─── GIVEN MATERIAL

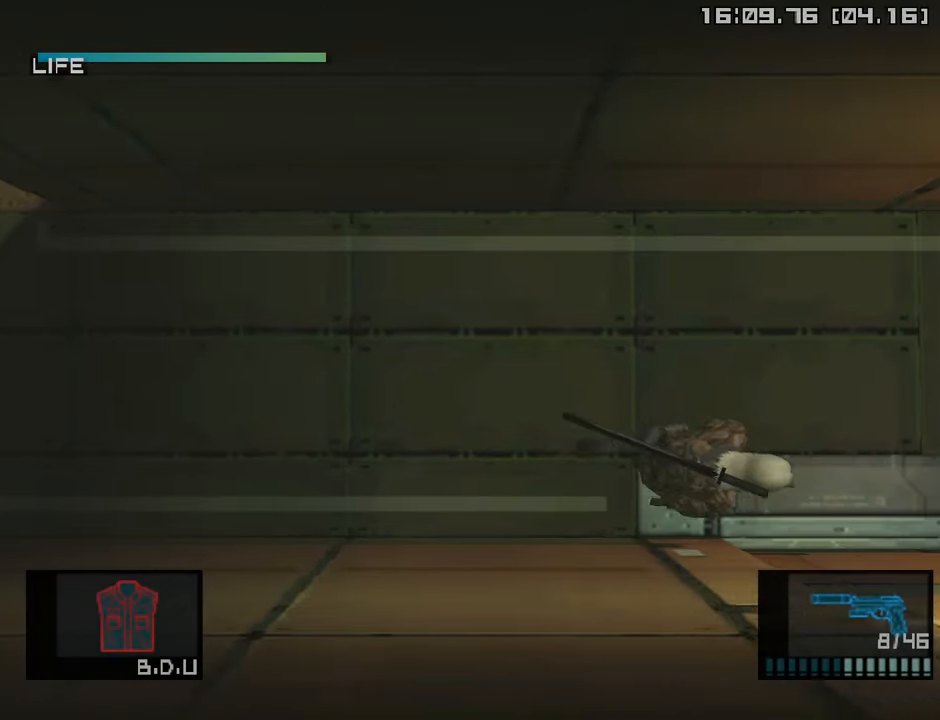
{"buttons": [], "left_stick": "down-left", "right_stick": "center", "events": [[133, "left_stick", "down"], [183, "left_stick", "down-left"]]}
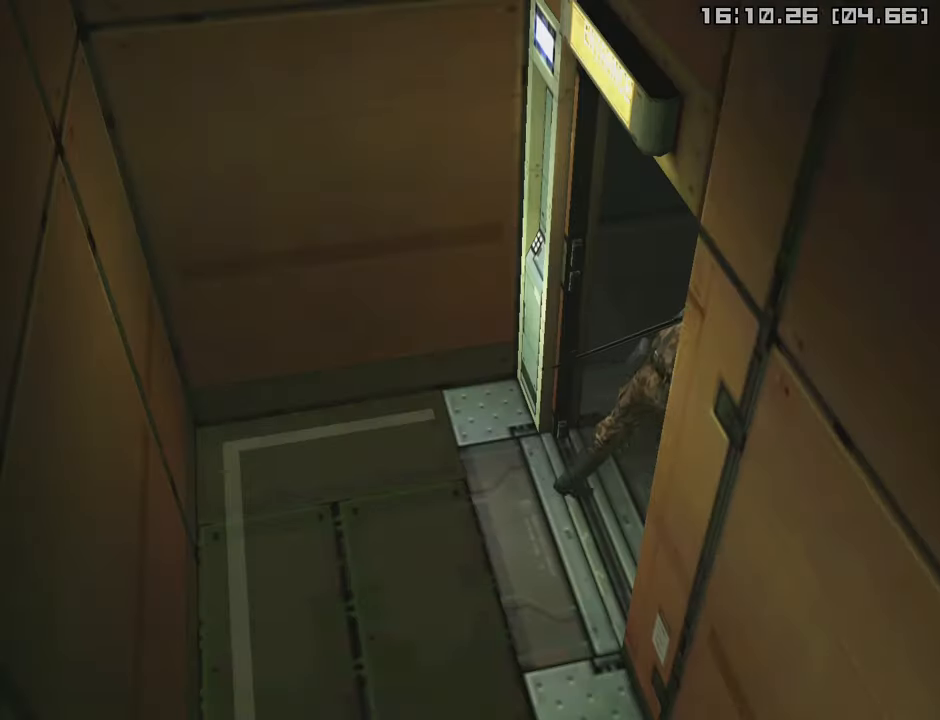
{"buttons": [], "left_stick": "center", "right_stick": "center", "events": [[83, "left_stick", "center"]]}
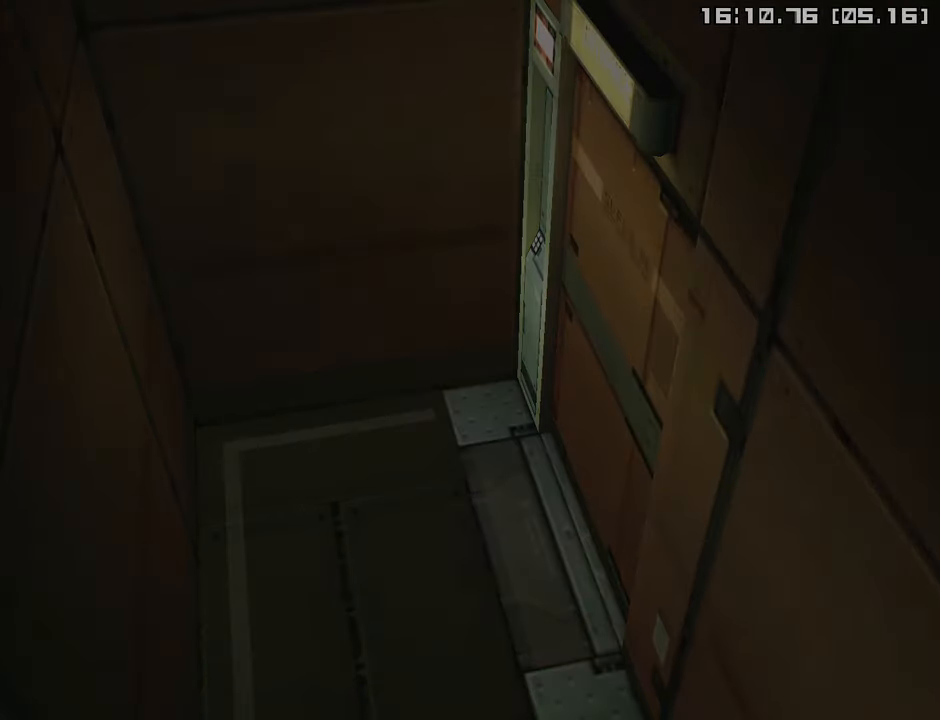
{"buttons": [], "left_stick": "center", "right_stick": "center", "events": []}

──────

EXERCISE DETAILS> Please output each line above exactly and omit all images.

TASK SOLUTION>
{"buttons": [], "left_stick": "down-left", "right_stick": "center", "events": [[133, "left_stick", "down"], [183, "left_stick", "down-left"]]}
{"buttons": [], "left_stick": "center", "right_stick": "center", "events": [[83, "left_stick", "center"]]}
{"buttons": [], "left_stick": "center", "right_stick": "center", "events": []}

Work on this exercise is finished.